Defense of officers by city attorney. 62.115(1)(1)
The common council of any city, however incorporated, may by ordinance or resolution authorize the city attorney to defend actions brought against any officer or employee of such city or of any board or commission thereof, growing out of any acts done in the course of employment, or out of any alleged breach of duty as such officer or employee, excepting actions brought to determine the right of such officer or employee to hold or retain that person's office or position, and excepting also actions brought by such city against any officer or employee thereof.
Nothing in this section contained, nor any action taken by any city or by any city attorney pursuant to the provisions of this section, shall be construed to impose any liability, either for costs, damages or otherwise, upon such city or city attorney.
History: 1991 a. 316
The calendar year shall be the fiscal year.
Annually on or before October 1, each officer or department shall file with the city clerk an itemized statement of disbursements made to carry out the powers and duties of the officer or department during the preceding fiscal year, a detailed statement of the receipts and disbursements on account of any special fund under the supervision of the officer or department during the year and of the condition and management of the fund and detailed estimates of the same matters for the current fiscal year and for the ensuing fiscal year.
The city treasurer shall keep separate all special funds, and the city clerk shall keep a separate account with the general fund for each officer or department through which disbursements are made from the general fund to carry out the powers and duties of such officer or department.
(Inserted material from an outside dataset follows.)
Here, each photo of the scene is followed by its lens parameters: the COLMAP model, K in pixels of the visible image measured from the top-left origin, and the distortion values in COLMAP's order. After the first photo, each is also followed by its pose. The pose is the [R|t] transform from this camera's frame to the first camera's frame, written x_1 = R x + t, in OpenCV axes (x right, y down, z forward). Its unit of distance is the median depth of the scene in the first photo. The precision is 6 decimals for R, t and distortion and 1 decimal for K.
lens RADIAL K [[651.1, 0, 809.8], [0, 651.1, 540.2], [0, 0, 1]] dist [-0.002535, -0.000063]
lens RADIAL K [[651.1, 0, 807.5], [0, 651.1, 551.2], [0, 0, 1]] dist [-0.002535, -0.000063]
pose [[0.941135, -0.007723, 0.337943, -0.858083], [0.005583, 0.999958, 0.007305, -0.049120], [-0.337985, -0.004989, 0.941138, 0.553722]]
The council shall examine and adjust the accounts of the clerk, treasurer and all other officers or agents of the city after the same shall have been audited by the comptroller.
(5) License moneys.
Moneys received for licenses may be used for such purpose as the council shall direct in the absence of specific appropriation by law.
(6) Funds; appropriations; debts. 62.12(6)(a)
Unless otherwise provided by law city funds shall be paid out only by authority of the council. Such payment shall be made in the manner provided by s. 66.0607
The council shall not appropriate nor the treasurer pay out:
Funds appropriated by law to a special purpose except for that purpose;
Funds for any purpose not authorized by the statutes; nor
Funds from any fund in excess of the moneys therein.
No debt shall be contracted against the city nor evidence thereof given unless authorized by a majority vote of all the members of the council.
(7) City depositories.
The council shall designate the public depository or depositories within this state with which city funds shall be deposited, and when the money is deposited in such depository in the name of the city, the treasurer and bondsmen shall not be liable for such losses as are defined by s. 34.01 (2)
. The interest arising therefrom shall be paid into the city treasury.